Pippo Baudo era un gigante della televisione italiana.
Quando ho lavorato per la prima volta al Festival di Sanremo come direttore d’orchestra ho avuto modo di frequentarlo per un po’: un uomo carismatico, essenziale nelle parole e rigoroso nei gesti, capace di tenere insieme palcoscenico e retropalco con naturale autorevolezza.
Di lui mi restano impressi il carisma e l’estrema professionalità, qualità che trasformano un semplice incontro in un’esperienza umana e professionale unica e formativa per chi vive la musica e la televisione dall’interno.

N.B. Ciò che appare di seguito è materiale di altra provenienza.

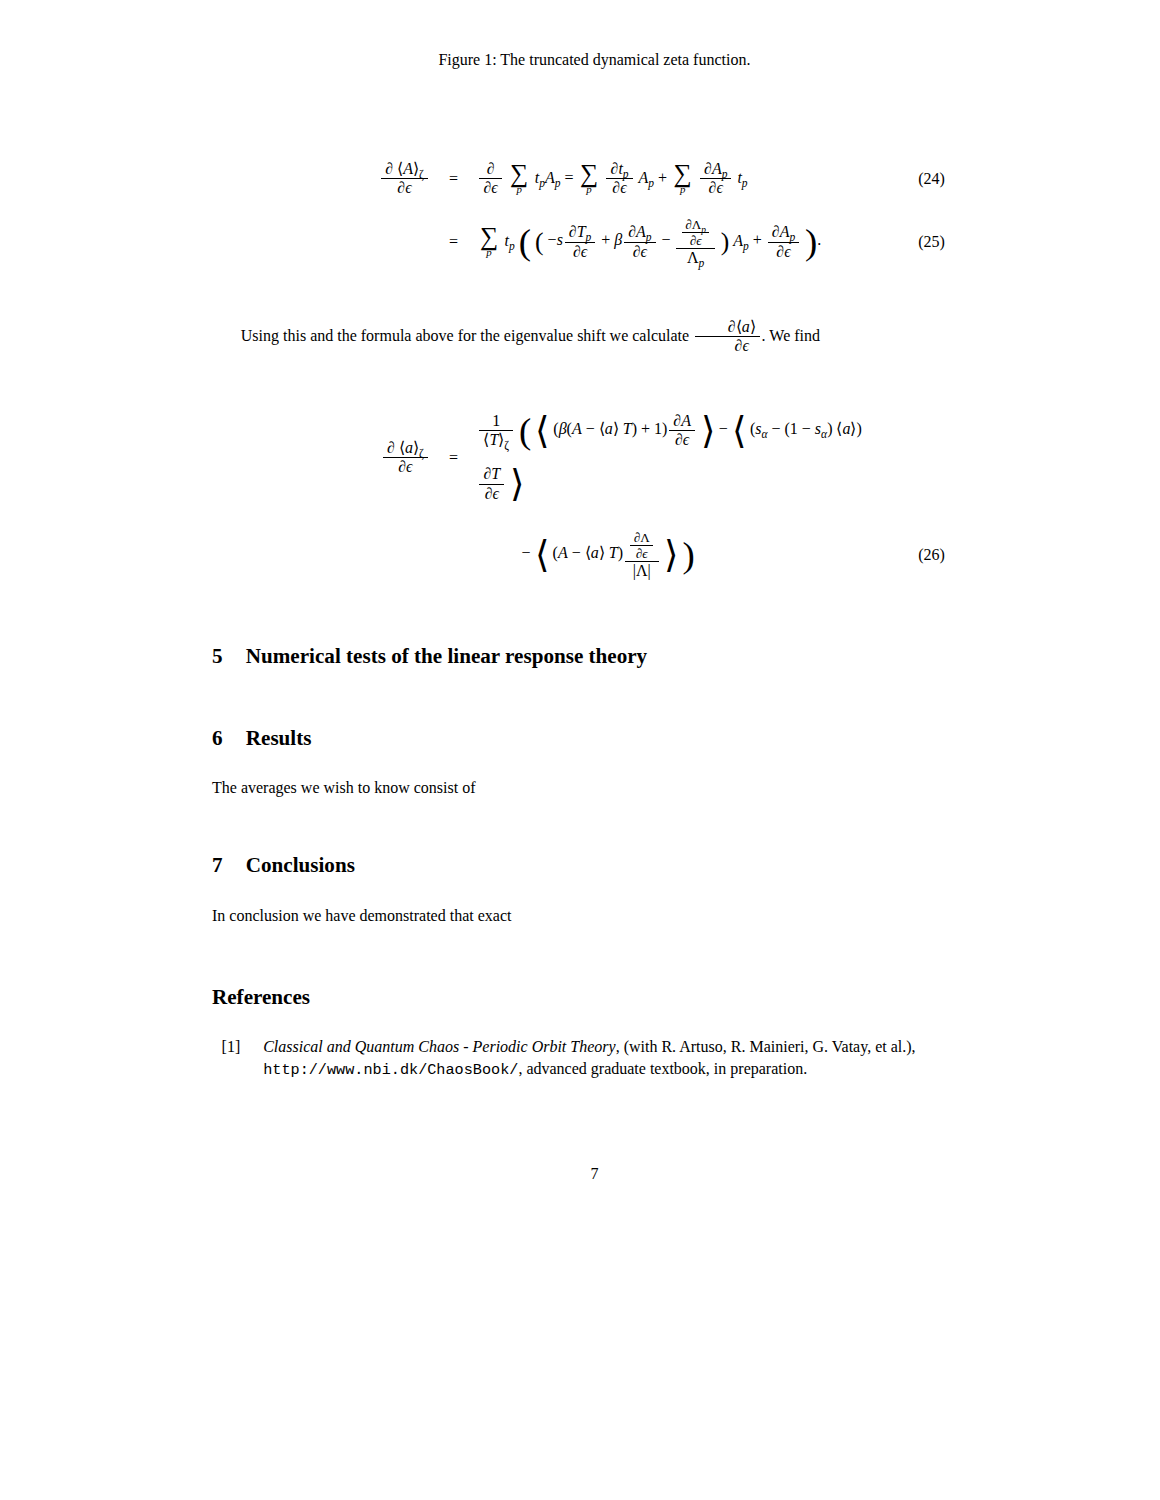Figure 1: The truncated dynamical zeta function.
| ∂ ⟨ A ⟩ ζ ∂ ϵ | = | ∂ ∂ ϵ ∑ p t p A p = ∑ p ∂ t p ∂ ϵ A p + ∑ p ∂ A p ∂ ϵ t p | (24) |
| | = | ∑ p t p ( ( − s ∂ T p ∂ ϵ + β ∂ A p ∂ ϵ − ∂Λ p ∂ ϵ Λ p ) A p + ∂ A p ∂ ϵ ) . | (25) |
Using this and the formula above for the eigenvalue shift we calculate ∂⟨a⟩∂ϵ. We find
| ∂ ⟨ a ⟩ ζ ∂ ϵ | = | 1 ⟨ T ⟩ ζ ( ⟨ ( β ( A − ⟨ a ⟩ T ) + 1) ∂ A ∂ ϵ ⟩ − ⟨ ( s α − (1 − s α ) ⟨ a ⟩) ∂ T ∂ ϵ ⟩ | |
| | | − ⟨ ( A − ⟨ a ⟩ T ) ∂Λ ∂ ϵ /Λ/ ⟩ ) | (26) |
5 Numerical tests of the linear response theory
6 Results
The averages we wish to know consist of
7 Conclusions
In conclusion we have demonstrated that exact
References
[1] Classical and Quantum Chaos - Periodic Orbit Theory, (with R. Artuso, R. Mainieri, G. Vatay, et al.), http://www.nbi.dk/ChaosBook/, advanced graduate textbook, in preparation.
7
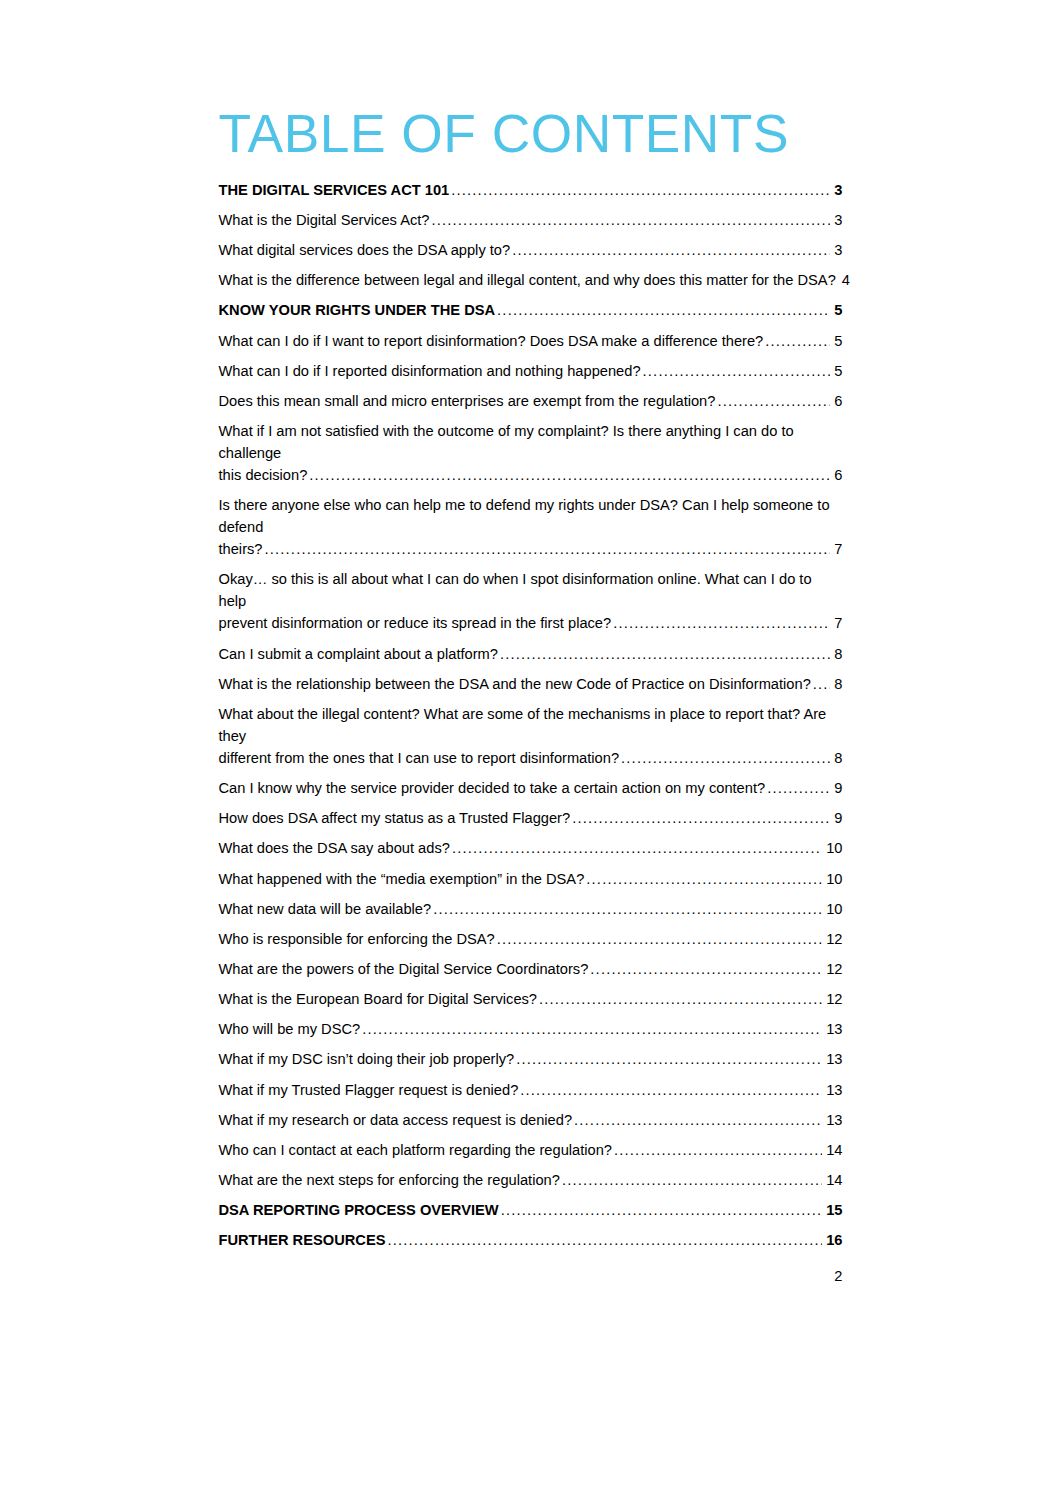TABLE OF CONTENTS
THE DIGITAL SERVICES ACT 101 .................................................................................................. 3
What is the Digital Services Act? .................................................................................................. 3
What digital services does the DSA apply to? .............................................................................. 3
What is the difference between legal and illegal content, and why does this matter for the DSA? ..... 4
KNOW YOUR RIGHTS UNDER THE DSA ......................................................................................... 5
What can I do if I want to report disinformation? Does DSA make a difference there? ...................... 5
What can I do if I reported disinformation and nothing happened? ................................................ 5
Does this mean small and micro enterprises are exempt from the regulation? ................................ 6
What if I am not satisfied with the outcome of my complaint? Is there anything I can do to challenge this decision? ......................................................................................................................................... 6
Is there anyone else who can help me to defend my rights under DSA? Can I help someone to defend theirs? ..................................................................................................................................................... 7
Okay… so this is all about what I can do when I spot disinformation online. What can I do to help prevent disinformation or reduce its spread in the first place? ........................................................ 7
Can I submit a complaint about a platform? ................................................................................. 8
What is the relationship between the DSA and the new Code of Practice on Disinformation? ........... 8
What about the illegal content? What are some of the mechanisms in place to report that? Are they different from the ones that I can use to report disinformation? ...................................................... 8
Can I know why the service provider decided to take a certain action on my content? ...................... 9
How does DSA affect my status as a Trusted Flagger? ..................................................................... 9
What does the DSA say about ads? ........................................................................................... 10
What happened with the “media exemption” in the DSA? ........................................................... 10
What new data will be available? ............................................................................................. 10
Who is responsible for enforcing the DSA? .................................................................................. 12
What are the powers of the Digital Service Coordinators? ........................................................... 12
What is the European Board for Digital Services? ........................................................................ 12
Who will be my DSC? ..................................................................................................................... 13
What if my DSC isn’t doing their job properly? .......................................................................... 13
What if my Trusted Flagger request is denied? ........................................................................... 13
What if my research or data access request is denied? .............................................................. 13
Who can I contact at each platform regarding the regulation? ..................................................... 14
What are the next steps for enforcing the regulation? .............................................................. 14
DSA REPORTING PROCESS OVERVIEW ...................................................................................... 15
FURTHER RESOURCES ............................................................................................................. 16
2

Una vera scuola di mestiere: vederlo al lavoro significava osservare una persona che a quella macchina complessa sapeva dare la sua armonia: tempi, ingressi, scalette, sguardi con la regia, decisioni prese in pochi secondi e sempre nella direzione del pubblico. E' li che ho capito che lo stile non è ornamento, ma metodo: preparazione, ascolto, rispetto dei ruoli e un’idea chiara di spettacolo che non tradisce la musica ma la esalta.
Voglio ricordare anche il maestro Pippo Caruso: figura fondamentale della nostra televisione musicale e compagno d’avventura di Pippo Baudo in molte edizioni e grandi varietà Rai. Con me è stato paterno e rassicurante, attento e gentile, capace di mettermi davvero a mio agio. Non sono una persona nostalgica ma conoscere dei professionisti così impoortanti sono stati passi importanti nella mia crescita professionale e umana.